▶ _Required work_
Could you say how many lines in the entries contain the string "living"? Give only that number.

▶ _Study material_
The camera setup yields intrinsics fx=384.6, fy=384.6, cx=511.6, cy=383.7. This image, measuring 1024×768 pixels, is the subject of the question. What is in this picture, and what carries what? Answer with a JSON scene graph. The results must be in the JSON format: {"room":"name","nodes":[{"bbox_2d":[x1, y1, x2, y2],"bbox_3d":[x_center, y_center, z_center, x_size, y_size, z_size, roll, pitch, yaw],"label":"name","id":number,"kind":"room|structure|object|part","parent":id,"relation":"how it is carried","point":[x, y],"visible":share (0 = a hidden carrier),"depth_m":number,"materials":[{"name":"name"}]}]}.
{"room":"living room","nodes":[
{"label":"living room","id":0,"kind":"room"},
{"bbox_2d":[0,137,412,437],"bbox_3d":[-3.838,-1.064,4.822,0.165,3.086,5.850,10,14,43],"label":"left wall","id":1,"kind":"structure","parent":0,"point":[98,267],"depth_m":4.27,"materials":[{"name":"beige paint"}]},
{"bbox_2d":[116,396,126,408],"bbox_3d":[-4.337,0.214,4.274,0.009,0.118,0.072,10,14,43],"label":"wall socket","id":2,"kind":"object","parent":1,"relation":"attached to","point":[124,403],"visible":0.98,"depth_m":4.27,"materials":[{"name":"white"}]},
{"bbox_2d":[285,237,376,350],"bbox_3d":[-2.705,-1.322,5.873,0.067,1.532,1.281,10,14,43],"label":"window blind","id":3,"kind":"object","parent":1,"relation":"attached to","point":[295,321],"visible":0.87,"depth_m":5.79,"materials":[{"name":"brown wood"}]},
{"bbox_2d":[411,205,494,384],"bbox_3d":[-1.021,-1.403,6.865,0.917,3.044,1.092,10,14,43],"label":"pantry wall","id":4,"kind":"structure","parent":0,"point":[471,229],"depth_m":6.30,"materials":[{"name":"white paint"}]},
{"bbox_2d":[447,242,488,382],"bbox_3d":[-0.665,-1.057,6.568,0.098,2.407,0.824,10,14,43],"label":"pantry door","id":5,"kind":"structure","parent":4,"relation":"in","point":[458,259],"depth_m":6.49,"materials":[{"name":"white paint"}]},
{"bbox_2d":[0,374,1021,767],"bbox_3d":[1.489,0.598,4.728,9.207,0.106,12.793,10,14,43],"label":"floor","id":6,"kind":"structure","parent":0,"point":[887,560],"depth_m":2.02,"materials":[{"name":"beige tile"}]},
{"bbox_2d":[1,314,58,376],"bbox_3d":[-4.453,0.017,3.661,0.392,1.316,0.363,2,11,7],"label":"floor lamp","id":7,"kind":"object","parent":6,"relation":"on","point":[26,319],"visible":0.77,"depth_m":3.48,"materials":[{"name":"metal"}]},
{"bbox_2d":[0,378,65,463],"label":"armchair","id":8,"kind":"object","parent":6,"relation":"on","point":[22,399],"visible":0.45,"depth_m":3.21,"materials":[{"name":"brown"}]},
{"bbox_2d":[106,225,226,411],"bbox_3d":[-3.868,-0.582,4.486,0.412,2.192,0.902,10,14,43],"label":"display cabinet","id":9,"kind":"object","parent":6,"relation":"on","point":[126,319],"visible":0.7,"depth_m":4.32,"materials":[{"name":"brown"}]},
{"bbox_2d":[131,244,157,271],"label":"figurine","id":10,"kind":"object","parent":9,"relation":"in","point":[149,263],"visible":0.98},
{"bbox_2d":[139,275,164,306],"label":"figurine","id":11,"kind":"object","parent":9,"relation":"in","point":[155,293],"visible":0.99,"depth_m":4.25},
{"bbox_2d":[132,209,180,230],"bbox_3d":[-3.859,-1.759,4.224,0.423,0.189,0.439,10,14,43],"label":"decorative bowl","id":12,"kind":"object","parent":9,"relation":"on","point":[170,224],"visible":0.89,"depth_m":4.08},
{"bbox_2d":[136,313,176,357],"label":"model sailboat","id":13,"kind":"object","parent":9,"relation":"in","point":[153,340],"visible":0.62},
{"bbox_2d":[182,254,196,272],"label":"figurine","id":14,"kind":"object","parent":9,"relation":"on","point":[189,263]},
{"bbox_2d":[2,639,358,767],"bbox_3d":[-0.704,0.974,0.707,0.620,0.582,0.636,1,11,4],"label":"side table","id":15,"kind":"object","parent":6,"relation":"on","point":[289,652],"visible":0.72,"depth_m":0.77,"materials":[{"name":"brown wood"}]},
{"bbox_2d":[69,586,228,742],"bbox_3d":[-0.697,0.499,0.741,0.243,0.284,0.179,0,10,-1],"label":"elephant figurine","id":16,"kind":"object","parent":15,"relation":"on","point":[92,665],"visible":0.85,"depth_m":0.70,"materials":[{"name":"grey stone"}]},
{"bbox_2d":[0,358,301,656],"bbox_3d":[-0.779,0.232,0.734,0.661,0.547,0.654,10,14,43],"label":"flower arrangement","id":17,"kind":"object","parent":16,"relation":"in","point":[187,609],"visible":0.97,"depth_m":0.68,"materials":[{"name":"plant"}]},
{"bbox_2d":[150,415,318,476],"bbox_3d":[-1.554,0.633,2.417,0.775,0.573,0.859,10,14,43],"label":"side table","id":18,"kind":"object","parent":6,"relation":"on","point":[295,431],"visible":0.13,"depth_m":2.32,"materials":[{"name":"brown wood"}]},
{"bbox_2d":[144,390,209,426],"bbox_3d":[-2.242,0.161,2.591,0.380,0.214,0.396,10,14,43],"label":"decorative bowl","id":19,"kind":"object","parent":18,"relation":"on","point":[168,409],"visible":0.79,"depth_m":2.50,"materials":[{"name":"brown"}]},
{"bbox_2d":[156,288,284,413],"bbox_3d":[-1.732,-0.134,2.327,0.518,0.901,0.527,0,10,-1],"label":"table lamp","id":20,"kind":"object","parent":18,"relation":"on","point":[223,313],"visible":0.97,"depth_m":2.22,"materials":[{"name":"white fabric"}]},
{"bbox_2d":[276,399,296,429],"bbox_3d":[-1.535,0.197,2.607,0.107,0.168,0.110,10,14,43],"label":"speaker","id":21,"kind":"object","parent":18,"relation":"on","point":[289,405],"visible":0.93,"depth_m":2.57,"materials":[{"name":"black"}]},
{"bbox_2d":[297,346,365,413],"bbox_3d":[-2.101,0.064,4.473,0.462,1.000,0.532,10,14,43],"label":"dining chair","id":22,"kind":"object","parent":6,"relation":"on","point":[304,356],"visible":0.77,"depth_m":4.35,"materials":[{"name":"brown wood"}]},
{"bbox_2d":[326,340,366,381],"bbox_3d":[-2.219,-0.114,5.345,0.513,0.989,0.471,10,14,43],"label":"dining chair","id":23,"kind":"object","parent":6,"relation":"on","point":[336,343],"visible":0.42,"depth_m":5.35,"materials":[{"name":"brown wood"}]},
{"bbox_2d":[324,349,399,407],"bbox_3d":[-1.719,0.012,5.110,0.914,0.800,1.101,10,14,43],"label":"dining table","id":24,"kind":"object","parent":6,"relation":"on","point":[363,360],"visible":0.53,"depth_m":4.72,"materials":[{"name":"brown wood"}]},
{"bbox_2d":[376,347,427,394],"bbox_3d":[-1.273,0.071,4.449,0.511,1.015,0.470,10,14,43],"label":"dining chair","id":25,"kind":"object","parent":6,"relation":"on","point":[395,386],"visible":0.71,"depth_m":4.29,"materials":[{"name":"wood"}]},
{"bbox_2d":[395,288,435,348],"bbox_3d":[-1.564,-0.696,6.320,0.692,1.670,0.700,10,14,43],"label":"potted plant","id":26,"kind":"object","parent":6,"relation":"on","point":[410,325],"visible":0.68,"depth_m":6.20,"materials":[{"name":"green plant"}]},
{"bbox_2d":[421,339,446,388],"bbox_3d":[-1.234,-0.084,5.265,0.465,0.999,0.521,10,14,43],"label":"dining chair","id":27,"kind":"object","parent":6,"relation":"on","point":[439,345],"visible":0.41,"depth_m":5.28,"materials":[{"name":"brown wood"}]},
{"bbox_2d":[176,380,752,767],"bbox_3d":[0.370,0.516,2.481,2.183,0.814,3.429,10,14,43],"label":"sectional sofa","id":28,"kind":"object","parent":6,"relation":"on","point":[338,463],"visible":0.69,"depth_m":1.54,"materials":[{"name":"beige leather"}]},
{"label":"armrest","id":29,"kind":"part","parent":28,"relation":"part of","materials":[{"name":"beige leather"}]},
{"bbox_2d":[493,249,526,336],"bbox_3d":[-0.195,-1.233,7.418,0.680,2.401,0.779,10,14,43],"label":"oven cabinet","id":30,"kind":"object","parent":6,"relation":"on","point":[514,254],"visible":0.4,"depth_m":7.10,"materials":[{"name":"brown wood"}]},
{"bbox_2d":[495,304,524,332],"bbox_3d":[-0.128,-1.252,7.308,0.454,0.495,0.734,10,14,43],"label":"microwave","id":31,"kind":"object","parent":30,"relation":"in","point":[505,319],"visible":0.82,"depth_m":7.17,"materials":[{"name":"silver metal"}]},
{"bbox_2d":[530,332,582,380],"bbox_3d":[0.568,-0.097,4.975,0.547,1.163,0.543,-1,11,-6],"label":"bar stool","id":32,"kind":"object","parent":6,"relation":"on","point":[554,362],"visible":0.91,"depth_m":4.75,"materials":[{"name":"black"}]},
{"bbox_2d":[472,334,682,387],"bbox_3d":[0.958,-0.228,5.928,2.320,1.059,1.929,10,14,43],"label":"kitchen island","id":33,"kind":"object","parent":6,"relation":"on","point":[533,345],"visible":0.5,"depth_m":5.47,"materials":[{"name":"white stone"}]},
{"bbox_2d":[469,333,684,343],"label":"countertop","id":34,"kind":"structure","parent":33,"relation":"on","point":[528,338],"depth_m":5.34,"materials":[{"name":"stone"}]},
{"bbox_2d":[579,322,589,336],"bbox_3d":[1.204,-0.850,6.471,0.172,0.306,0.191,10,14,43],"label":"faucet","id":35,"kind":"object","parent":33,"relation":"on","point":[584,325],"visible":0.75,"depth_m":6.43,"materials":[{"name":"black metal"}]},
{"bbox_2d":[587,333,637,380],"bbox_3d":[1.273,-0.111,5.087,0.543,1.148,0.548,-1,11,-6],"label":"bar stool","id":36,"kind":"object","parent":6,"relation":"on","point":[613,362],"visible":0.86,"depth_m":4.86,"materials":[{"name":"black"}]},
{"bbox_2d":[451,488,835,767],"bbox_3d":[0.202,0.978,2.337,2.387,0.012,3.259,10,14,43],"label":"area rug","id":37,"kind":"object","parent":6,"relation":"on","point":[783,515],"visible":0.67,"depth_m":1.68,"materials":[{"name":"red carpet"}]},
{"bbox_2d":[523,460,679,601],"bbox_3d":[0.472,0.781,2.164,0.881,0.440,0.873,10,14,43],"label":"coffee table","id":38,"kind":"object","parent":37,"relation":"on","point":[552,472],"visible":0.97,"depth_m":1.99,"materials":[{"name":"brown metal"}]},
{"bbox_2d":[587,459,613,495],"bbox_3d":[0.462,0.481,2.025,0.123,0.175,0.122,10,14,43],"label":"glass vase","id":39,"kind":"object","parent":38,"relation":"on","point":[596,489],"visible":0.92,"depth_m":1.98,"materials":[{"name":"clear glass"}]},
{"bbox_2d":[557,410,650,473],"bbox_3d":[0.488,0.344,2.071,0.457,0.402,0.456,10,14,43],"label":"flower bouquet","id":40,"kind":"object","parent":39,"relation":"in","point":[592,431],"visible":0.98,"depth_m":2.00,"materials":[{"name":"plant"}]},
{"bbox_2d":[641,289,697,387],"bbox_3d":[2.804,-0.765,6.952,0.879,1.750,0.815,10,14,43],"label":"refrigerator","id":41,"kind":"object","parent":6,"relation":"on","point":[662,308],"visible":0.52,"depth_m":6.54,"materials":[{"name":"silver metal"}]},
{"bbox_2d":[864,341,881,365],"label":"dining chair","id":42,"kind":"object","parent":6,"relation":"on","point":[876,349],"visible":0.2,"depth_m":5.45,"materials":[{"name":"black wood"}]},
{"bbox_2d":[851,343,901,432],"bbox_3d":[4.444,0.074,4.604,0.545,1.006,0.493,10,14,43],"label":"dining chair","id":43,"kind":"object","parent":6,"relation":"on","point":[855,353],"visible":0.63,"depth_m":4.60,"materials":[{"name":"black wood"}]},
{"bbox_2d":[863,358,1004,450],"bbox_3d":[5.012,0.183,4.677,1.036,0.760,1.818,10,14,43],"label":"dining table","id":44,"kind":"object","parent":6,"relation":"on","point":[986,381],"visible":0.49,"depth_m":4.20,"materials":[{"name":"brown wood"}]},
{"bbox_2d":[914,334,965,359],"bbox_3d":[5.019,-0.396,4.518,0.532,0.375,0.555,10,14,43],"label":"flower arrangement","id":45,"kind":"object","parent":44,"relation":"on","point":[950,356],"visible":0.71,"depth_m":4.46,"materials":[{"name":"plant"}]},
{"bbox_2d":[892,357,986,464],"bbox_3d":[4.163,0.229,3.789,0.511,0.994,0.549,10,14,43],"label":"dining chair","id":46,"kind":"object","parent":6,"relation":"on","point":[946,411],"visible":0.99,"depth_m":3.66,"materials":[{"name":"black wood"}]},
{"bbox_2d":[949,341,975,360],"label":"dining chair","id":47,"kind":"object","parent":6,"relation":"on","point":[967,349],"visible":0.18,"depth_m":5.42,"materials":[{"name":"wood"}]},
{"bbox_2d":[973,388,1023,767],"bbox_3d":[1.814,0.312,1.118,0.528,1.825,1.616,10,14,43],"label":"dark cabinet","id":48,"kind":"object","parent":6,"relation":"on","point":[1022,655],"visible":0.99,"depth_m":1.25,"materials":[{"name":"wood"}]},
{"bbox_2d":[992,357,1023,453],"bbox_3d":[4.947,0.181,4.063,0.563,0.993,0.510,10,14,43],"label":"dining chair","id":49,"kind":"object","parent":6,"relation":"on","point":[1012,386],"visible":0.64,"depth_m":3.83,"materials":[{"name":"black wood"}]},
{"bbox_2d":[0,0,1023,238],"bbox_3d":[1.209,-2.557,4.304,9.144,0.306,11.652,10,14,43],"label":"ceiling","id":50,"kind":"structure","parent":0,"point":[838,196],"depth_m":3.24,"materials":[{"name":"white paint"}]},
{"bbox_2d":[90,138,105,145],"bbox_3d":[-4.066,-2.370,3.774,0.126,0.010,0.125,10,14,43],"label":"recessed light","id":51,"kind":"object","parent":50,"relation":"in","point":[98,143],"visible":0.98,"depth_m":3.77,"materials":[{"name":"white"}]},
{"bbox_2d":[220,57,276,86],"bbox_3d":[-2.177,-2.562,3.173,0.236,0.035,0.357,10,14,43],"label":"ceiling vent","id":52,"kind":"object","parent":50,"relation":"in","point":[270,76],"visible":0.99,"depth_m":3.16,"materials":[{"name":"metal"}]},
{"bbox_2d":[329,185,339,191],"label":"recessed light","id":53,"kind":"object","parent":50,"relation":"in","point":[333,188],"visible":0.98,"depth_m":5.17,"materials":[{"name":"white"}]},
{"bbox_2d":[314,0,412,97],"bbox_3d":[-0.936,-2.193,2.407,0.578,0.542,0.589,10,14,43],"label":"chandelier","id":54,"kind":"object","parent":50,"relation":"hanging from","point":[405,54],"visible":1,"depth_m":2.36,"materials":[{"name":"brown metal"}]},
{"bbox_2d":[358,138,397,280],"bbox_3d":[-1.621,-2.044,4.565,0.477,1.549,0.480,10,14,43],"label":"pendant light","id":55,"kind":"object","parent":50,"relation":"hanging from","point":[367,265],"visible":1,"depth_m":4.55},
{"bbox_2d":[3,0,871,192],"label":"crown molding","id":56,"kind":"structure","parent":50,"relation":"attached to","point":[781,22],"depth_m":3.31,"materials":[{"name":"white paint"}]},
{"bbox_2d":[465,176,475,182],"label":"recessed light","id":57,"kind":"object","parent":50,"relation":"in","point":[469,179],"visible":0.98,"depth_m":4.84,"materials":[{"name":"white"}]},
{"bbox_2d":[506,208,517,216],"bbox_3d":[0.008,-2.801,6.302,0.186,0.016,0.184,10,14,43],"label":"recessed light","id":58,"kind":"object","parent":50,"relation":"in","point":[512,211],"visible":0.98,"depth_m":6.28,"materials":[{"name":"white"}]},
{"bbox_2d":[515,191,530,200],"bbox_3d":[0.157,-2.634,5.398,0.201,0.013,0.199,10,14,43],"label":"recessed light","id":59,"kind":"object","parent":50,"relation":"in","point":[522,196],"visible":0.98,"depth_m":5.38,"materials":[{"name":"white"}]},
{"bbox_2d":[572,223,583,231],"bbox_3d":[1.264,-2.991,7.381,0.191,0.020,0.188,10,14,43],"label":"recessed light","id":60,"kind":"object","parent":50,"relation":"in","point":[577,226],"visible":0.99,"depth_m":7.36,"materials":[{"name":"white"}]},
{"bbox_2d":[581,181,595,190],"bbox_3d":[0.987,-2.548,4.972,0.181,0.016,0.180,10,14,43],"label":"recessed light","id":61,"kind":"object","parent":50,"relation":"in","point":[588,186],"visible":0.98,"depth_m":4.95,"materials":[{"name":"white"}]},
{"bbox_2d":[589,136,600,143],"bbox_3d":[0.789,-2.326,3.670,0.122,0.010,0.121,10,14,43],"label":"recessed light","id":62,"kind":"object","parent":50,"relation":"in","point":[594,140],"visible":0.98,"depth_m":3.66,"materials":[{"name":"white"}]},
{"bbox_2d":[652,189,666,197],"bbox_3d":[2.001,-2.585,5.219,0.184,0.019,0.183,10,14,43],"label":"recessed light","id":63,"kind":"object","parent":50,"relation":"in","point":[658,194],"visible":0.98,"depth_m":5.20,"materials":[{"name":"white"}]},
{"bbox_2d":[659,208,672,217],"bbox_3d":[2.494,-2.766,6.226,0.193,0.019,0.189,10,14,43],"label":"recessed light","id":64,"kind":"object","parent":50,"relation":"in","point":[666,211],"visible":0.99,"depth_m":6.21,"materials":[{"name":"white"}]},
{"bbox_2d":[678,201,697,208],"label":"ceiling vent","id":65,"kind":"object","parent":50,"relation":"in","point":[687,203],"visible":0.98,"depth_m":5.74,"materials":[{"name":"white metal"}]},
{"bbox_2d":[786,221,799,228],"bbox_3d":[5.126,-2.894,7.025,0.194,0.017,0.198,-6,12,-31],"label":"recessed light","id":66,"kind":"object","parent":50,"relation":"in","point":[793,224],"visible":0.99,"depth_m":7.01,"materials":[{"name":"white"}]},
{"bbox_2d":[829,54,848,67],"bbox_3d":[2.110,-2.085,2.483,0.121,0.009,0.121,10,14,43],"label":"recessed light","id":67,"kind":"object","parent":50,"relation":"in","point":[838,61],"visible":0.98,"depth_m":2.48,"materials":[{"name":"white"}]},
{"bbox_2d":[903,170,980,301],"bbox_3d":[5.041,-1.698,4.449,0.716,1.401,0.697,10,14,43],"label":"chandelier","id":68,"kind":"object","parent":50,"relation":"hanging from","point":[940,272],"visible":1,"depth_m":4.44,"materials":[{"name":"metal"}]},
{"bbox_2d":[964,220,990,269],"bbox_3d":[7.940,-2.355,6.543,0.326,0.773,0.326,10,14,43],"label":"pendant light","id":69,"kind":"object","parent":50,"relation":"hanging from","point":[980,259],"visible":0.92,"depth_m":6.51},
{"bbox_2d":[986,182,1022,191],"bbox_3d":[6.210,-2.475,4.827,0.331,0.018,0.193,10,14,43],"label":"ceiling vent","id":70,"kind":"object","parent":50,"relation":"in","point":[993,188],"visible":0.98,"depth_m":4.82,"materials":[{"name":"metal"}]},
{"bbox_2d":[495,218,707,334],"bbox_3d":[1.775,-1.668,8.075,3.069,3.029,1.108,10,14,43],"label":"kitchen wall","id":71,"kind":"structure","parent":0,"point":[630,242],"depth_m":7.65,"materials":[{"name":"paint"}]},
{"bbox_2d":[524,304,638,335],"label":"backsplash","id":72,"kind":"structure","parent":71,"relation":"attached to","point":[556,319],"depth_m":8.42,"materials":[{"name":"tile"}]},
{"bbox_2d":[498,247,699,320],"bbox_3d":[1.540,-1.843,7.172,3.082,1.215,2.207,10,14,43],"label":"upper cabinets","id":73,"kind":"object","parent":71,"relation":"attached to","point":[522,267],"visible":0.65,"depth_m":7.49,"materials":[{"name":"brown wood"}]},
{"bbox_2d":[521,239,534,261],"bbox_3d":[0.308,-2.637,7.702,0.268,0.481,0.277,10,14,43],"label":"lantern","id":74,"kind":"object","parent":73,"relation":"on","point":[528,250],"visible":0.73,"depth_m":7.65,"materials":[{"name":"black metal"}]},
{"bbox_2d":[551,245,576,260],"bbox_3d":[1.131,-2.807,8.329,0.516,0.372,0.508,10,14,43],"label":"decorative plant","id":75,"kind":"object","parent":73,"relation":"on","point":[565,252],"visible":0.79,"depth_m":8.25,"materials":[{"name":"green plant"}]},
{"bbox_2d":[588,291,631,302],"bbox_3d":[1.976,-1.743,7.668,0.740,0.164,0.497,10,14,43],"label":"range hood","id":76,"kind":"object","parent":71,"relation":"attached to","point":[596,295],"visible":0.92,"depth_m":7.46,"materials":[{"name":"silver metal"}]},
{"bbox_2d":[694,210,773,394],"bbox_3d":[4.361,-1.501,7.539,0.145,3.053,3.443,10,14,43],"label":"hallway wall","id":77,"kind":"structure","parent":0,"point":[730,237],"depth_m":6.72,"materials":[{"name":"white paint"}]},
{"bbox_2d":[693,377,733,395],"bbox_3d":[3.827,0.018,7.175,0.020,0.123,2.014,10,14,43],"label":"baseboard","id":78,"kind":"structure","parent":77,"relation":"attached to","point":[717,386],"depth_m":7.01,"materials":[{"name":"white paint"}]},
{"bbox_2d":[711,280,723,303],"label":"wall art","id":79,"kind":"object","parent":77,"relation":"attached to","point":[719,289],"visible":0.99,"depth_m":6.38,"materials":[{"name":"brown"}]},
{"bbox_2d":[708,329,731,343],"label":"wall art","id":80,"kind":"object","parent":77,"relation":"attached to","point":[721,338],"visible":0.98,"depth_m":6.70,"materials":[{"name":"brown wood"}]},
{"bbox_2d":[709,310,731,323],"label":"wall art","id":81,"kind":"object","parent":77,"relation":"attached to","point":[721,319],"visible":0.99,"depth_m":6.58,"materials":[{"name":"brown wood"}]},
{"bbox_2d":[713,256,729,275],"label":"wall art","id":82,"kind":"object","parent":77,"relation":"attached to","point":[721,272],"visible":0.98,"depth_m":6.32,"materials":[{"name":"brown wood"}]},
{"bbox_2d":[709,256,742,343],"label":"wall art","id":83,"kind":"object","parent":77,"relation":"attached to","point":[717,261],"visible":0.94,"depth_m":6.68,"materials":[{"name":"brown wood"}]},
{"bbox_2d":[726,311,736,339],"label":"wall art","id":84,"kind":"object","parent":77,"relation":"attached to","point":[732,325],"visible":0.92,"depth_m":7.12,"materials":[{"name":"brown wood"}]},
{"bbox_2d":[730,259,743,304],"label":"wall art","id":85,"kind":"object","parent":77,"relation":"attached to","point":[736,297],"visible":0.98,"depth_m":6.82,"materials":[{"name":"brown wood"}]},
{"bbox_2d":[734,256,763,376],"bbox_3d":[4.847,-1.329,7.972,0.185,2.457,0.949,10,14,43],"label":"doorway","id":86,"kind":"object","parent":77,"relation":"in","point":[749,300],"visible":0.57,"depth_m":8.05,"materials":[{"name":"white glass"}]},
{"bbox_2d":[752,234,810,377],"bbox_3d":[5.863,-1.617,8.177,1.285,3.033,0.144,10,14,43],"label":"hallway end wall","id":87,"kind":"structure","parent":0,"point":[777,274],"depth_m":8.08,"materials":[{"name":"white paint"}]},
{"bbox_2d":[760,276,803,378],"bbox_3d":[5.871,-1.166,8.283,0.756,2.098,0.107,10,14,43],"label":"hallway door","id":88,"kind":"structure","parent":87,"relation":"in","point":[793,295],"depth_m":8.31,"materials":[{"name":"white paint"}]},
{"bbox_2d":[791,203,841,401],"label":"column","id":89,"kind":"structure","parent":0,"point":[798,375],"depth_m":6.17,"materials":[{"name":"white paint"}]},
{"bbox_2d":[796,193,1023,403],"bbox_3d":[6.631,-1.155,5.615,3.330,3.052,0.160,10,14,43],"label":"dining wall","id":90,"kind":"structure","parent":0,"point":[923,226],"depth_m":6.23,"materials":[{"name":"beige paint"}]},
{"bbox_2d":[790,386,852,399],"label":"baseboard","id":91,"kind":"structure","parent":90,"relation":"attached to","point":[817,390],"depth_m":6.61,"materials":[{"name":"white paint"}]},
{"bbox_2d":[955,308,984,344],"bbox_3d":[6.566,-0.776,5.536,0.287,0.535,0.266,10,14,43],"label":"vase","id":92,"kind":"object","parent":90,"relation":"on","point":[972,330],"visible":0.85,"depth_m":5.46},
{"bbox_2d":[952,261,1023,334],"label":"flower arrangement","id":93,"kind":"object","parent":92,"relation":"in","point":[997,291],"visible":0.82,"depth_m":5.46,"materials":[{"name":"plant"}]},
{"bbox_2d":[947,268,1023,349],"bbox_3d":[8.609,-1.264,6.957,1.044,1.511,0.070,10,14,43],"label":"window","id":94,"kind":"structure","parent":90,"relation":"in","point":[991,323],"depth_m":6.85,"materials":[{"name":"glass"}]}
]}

▶ _Result of the task_
2